---------- DATASET ENTRIES ----------

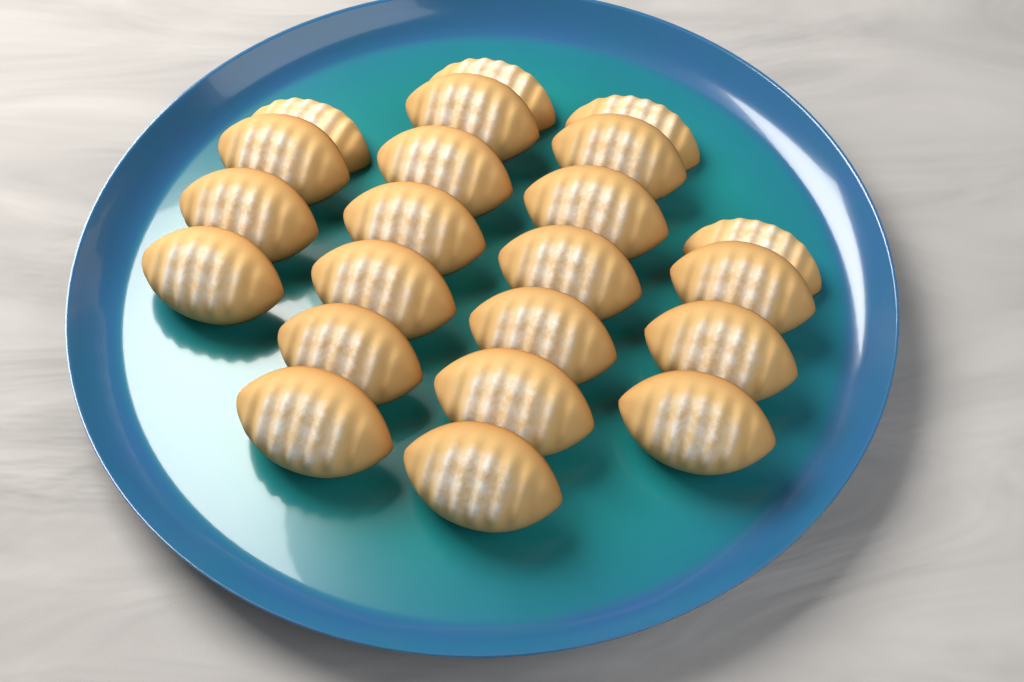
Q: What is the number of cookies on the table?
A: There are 22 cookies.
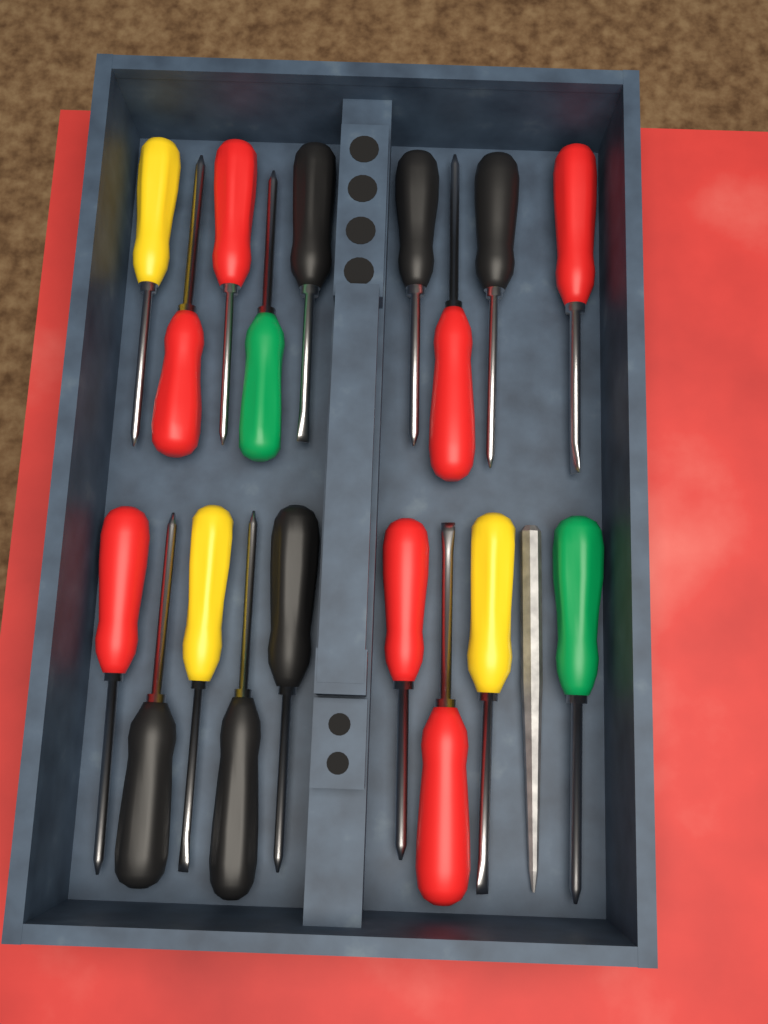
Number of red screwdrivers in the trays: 7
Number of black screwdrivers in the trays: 6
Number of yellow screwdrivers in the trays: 3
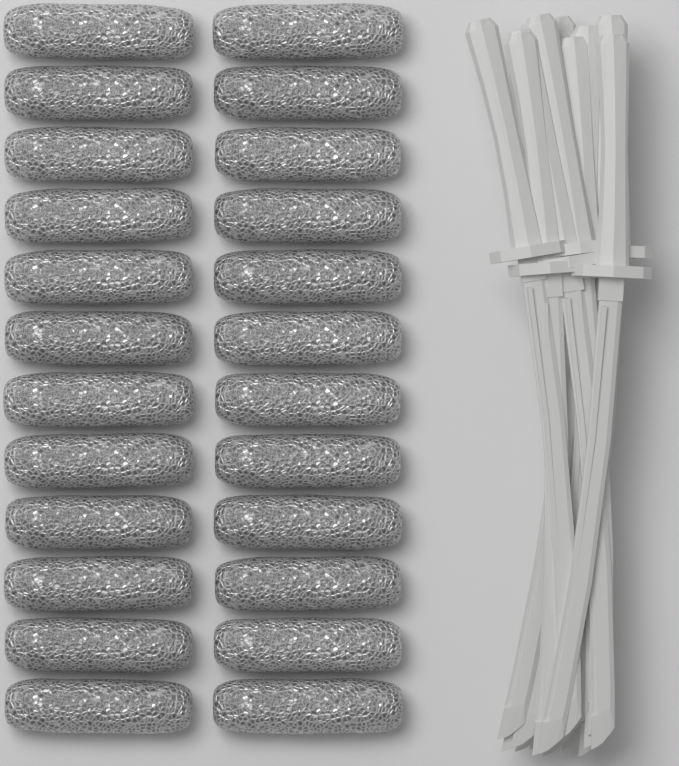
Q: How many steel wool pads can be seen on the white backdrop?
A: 24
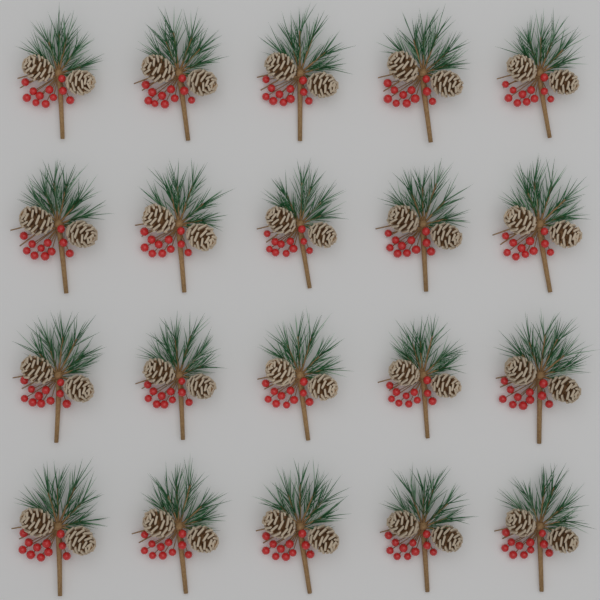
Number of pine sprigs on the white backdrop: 20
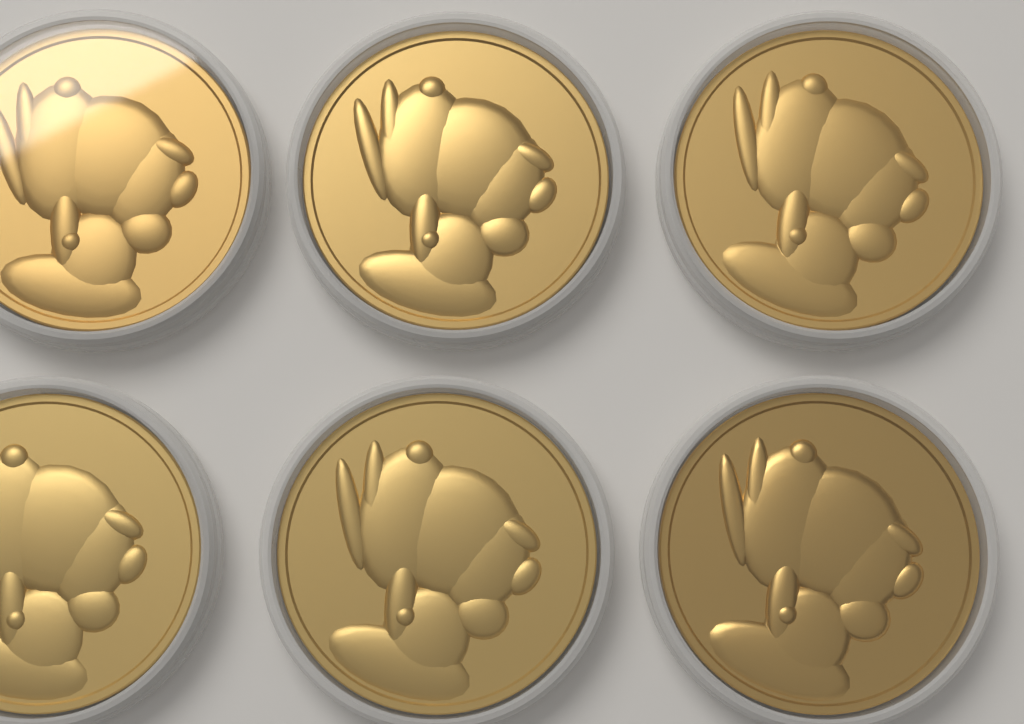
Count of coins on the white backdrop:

----------

▶ [TASK PROMPT]
Copy word for word the material from the line containing "Number of pine" through the end of the material, both ends included, and leave the pictures out of your answer.

▶ [CORRECT OUTPUT]
Number of pine sprigs on the white backdrop: 20
Count of coins on the white backdrop:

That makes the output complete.